Exercise prompt -
Calculate how many lines of the data hold "nose". The answer consists of that number only.

======== Task inputs ========

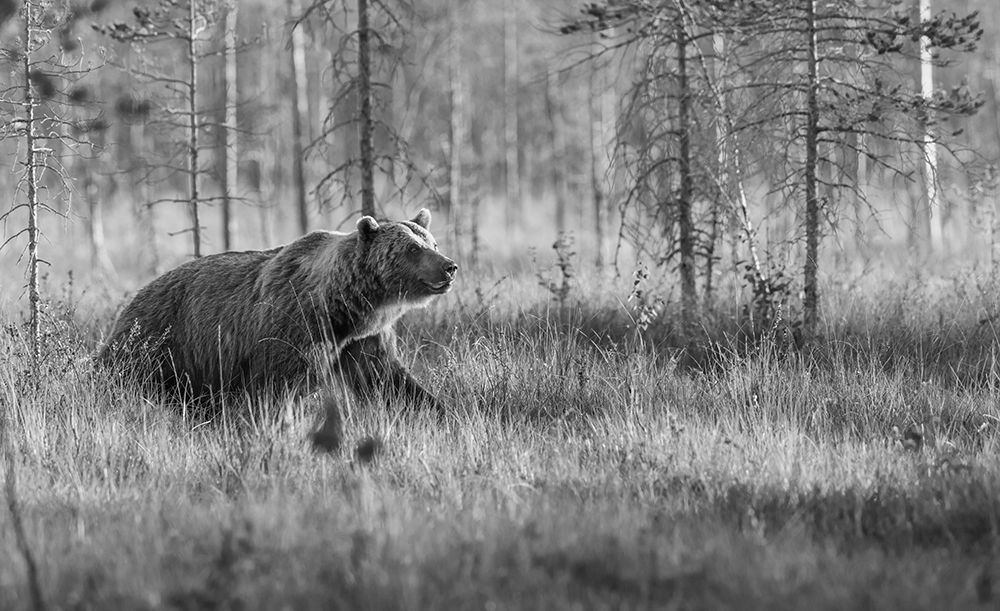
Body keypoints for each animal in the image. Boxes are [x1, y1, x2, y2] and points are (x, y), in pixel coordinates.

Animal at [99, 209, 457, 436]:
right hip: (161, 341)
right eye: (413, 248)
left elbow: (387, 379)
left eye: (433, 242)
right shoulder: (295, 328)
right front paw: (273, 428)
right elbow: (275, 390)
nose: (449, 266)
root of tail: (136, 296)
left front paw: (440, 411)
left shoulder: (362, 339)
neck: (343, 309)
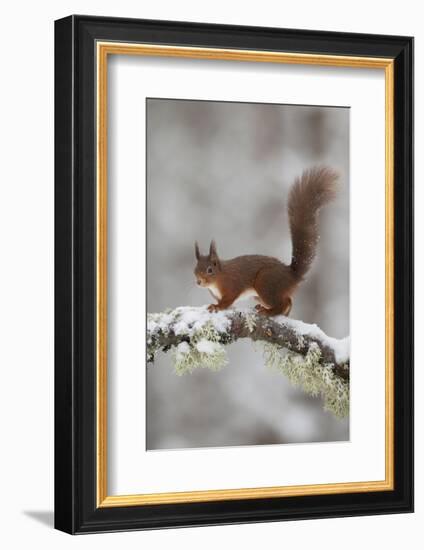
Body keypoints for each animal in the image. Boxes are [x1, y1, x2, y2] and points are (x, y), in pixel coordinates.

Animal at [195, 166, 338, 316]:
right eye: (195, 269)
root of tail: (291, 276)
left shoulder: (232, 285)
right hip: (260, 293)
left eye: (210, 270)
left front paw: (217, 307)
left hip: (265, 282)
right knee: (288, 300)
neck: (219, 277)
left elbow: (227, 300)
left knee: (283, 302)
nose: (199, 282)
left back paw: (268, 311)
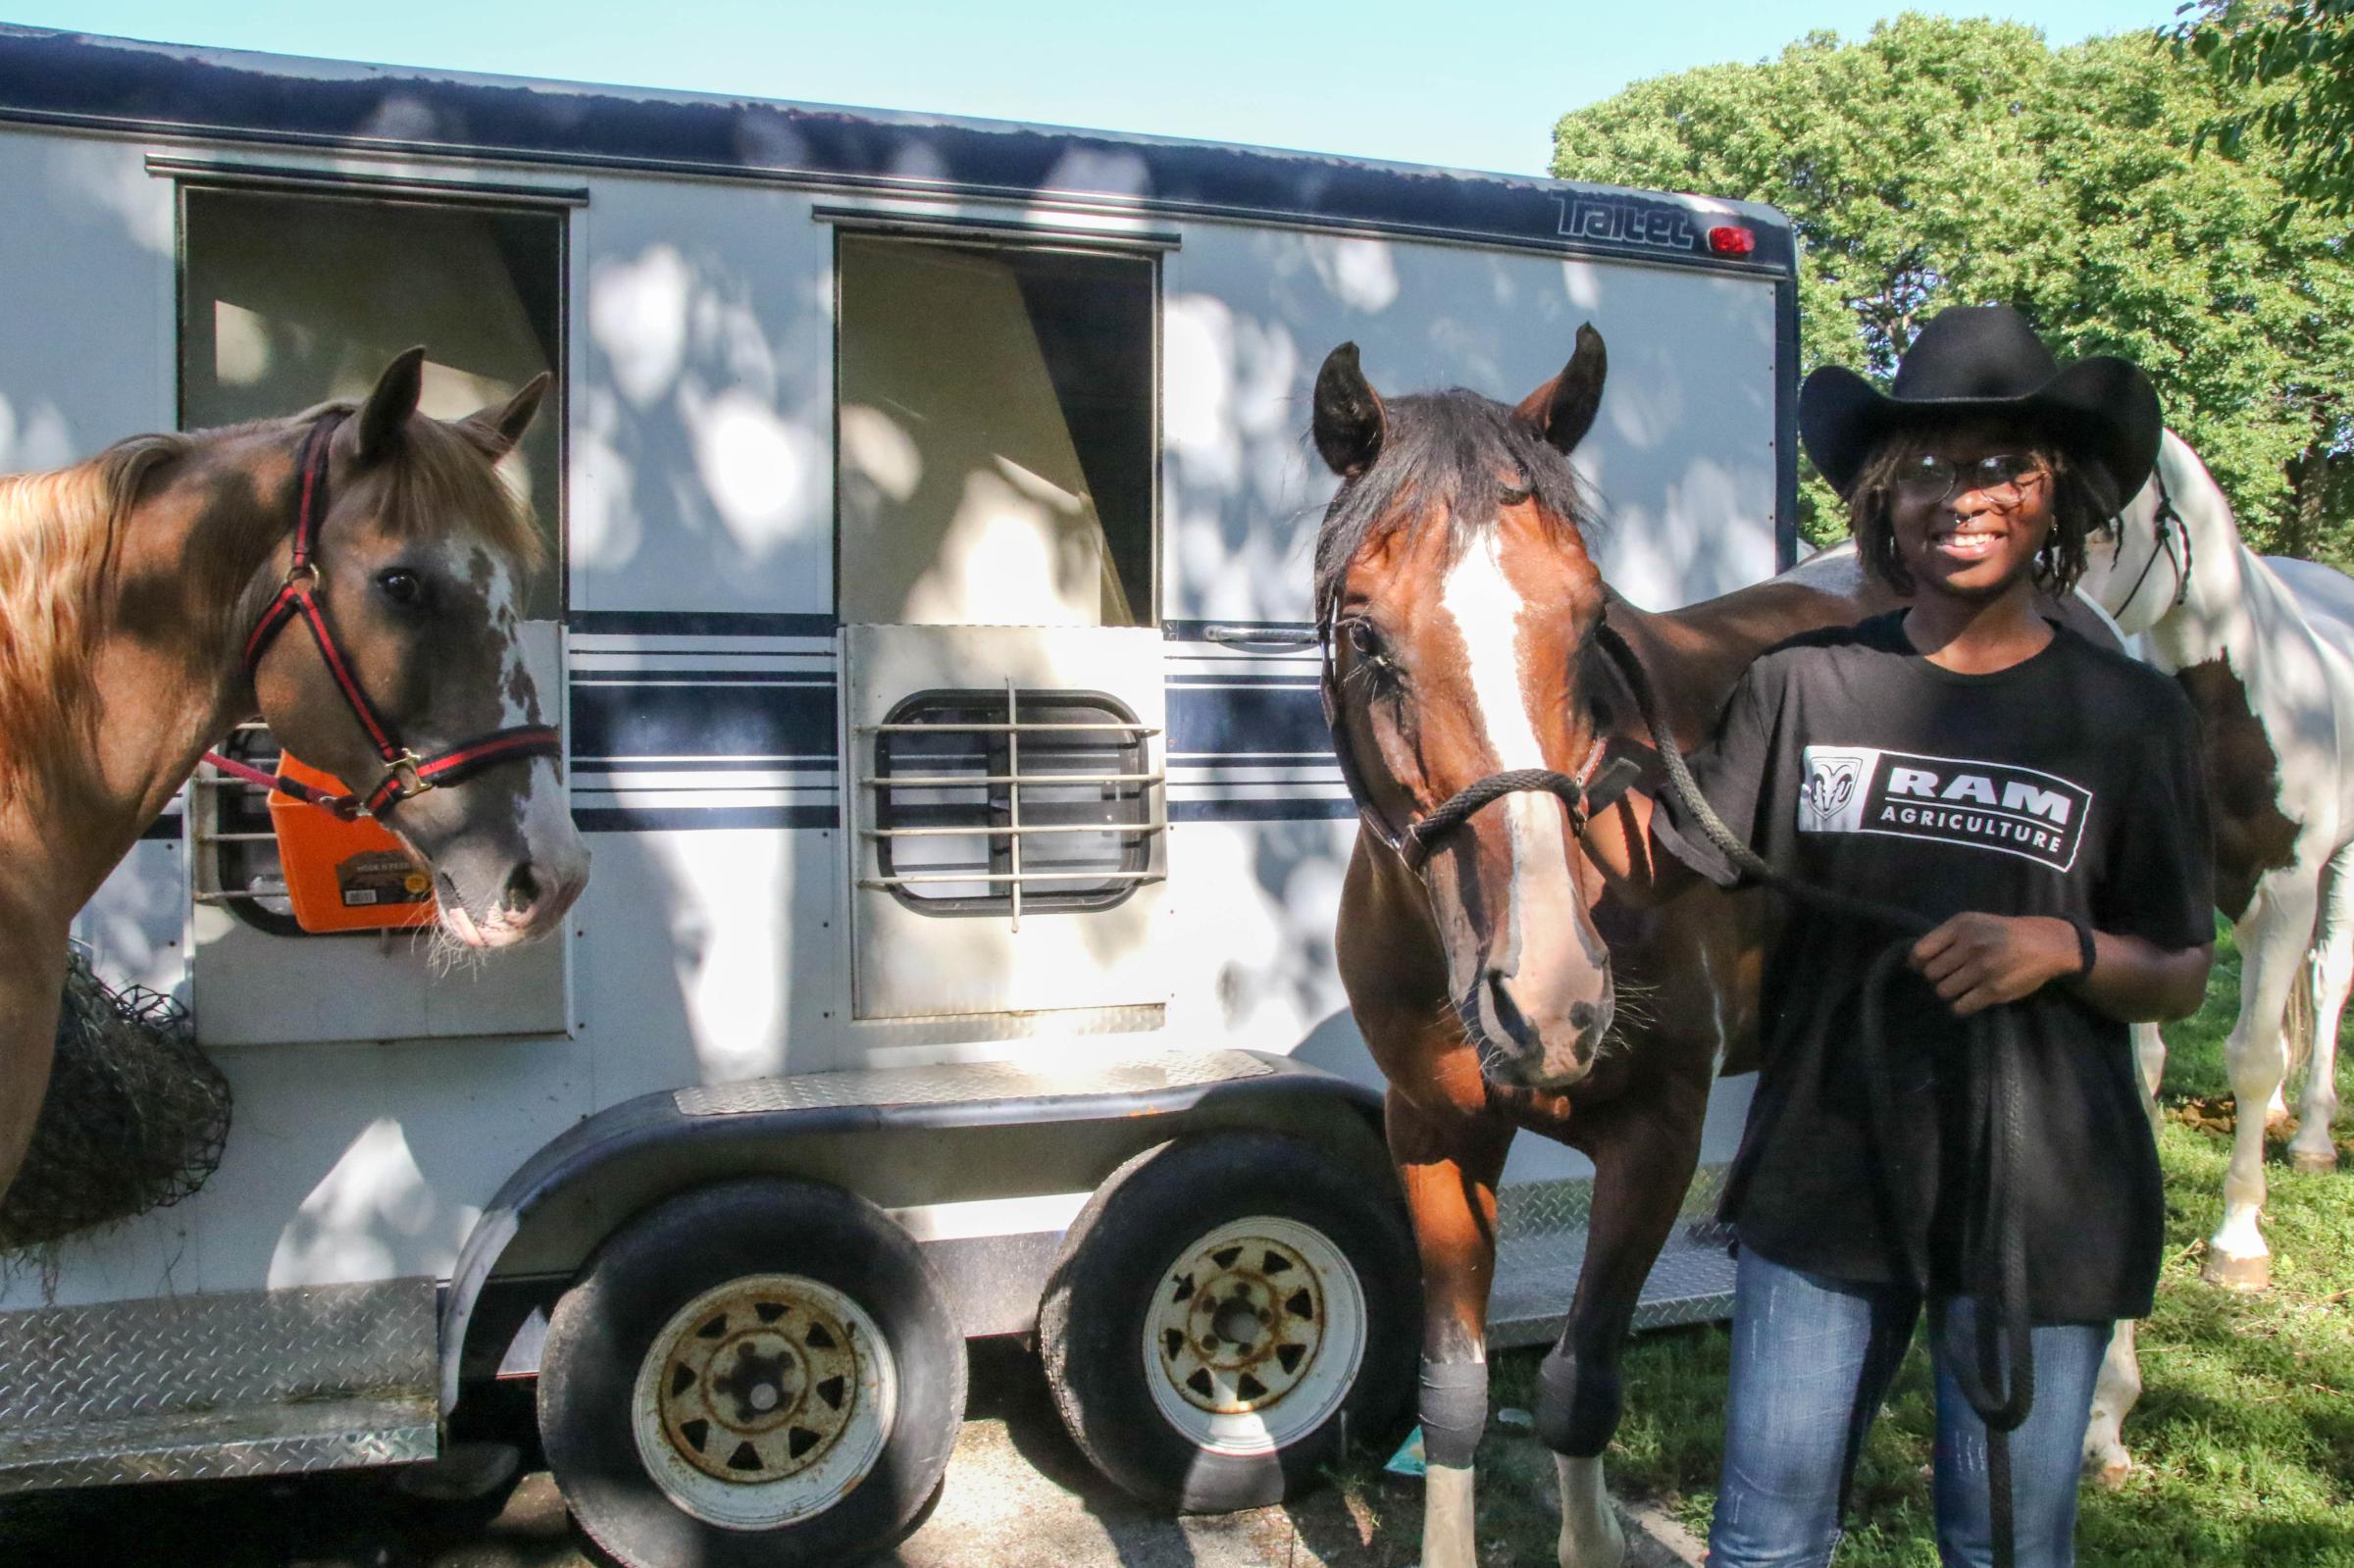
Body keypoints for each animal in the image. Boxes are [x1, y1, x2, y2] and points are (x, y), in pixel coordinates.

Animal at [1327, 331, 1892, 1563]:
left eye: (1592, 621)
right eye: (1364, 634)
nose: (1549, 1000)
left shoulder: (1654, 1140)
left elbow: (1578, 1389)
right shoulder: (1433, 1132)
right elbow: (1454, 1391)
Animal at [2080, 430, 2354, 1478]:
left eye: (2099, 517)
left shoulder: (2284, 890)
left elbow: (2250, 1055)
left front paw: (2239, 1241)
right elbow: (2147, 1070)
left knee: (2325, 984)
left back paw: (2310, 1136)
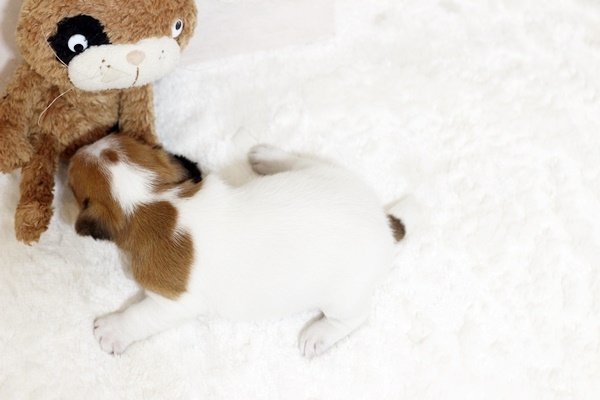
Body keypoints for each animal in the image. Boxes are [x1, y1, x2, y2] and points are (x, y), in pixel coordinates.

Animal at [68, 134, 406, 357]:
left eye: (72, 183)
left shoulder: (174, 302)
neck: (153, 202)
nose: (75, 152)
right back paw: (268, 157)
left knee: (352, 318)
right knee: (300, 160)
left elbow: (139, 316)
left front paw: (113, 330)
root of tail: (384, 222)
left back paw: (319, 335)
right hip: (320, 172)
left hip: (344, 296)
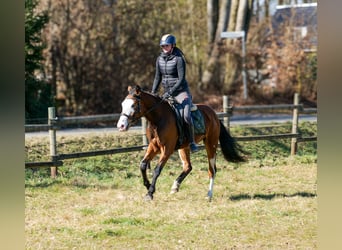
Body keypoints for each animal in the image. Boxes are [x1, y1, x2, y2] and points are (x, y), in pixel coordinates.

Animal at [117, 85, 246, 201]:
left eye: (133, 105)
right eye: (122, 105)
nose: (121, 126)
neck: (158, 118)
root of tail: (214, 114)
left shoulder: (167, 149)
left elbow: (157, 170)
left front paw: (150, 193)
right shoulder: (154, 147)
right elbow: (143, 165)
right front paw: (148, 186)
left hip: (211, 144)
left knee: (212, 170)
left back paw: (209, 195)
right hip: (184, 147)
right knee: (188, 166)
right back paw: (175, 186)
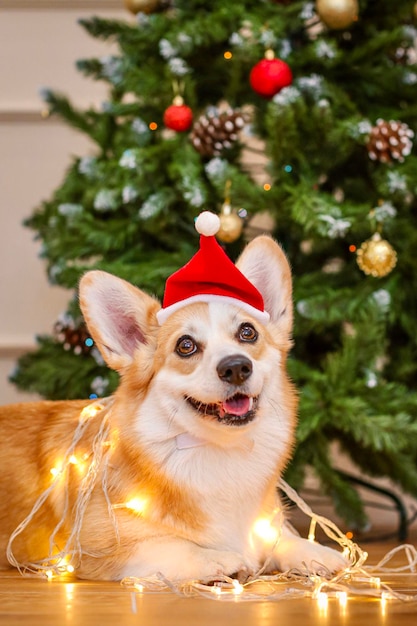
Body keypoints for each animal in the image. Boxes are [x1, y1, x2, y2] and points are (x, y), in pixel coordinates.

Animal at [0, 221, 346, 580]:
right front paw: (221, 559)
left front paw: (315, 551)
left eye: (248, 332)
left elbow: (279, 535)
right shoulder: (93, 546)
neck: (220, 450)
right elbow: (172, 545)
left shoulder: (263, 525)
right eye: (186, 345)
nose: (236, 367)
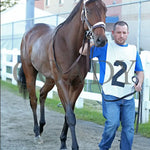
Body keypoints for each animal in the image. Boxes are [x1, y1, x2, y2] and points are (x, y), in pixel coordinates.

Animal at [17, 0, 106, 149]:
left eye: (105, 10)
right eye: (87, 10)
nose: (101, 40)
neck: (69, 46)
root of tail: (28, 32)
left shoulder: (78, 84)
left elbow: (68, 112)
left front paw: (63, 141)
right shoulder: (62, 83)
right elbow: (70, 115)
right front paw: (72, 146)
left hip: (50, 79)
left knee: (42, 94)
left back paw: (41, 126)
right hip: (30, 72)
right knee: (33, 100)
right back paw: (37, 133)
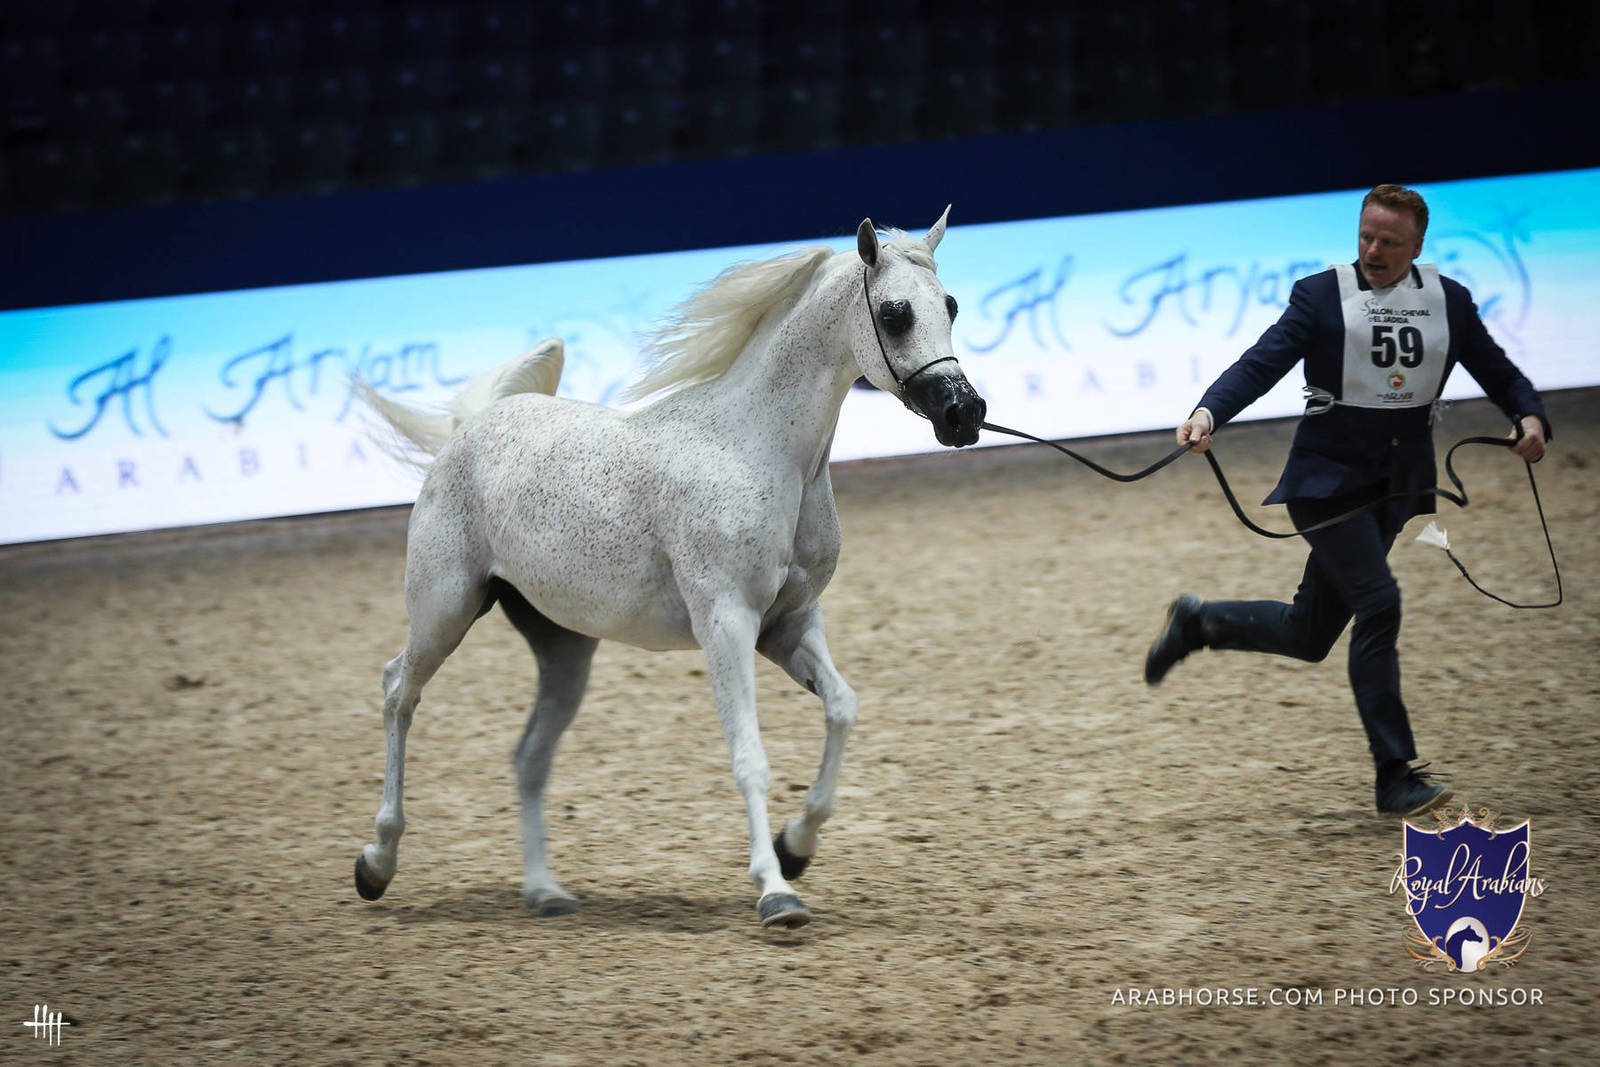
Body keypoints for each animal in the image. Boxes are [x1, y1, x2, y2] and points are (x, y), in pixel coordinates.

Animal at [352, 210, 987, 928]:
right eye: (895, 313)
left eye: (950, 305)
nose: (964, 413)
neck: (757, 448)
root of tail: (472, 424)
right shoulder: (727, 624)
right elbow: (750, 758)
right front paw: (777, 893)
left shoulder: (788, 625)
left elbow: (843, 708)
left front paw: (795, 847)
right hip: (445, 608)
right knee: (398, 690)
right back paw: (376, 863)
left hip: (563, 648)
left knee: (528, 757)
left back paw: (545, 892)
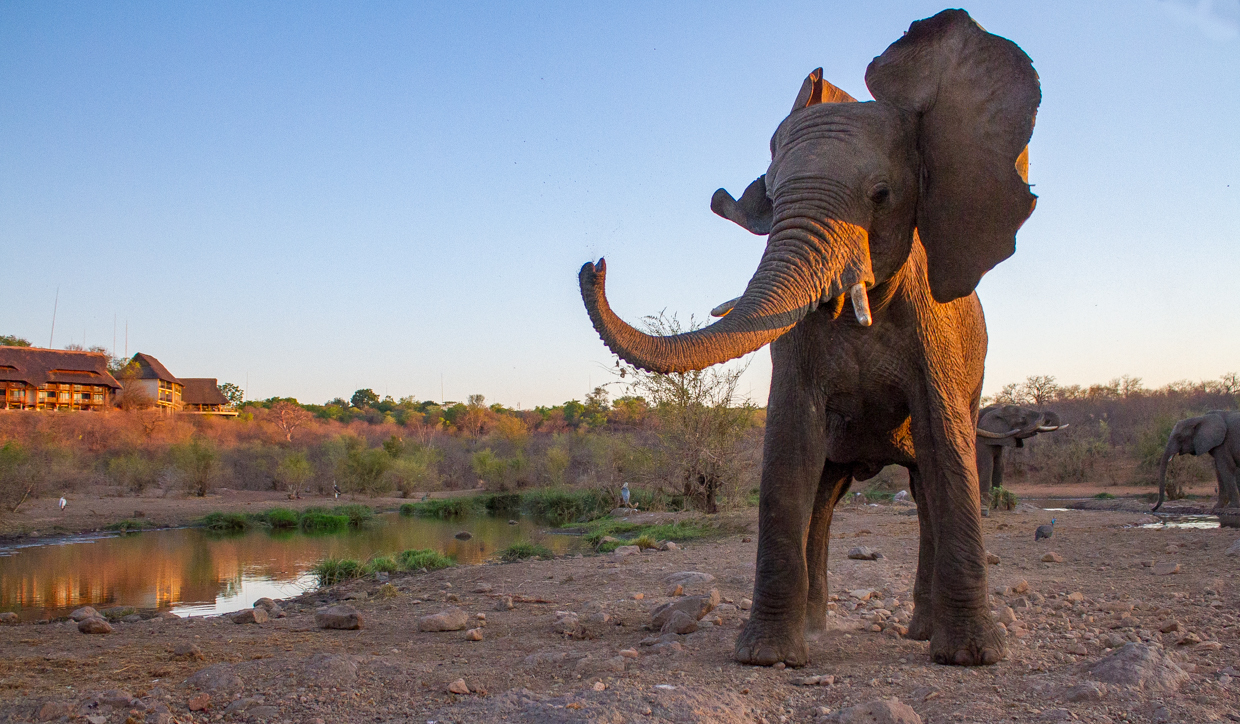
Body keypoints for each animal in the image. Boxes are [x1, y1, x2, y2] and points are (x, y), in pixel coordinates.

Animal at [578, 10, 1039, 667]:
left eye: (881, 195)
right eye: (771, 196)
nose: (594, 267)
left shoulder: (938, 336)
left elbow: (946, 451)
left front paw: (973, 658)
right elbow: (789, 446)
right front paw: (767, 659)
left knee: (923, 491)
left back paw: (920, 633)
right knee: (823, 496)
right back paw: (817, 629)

========

Task answer -
9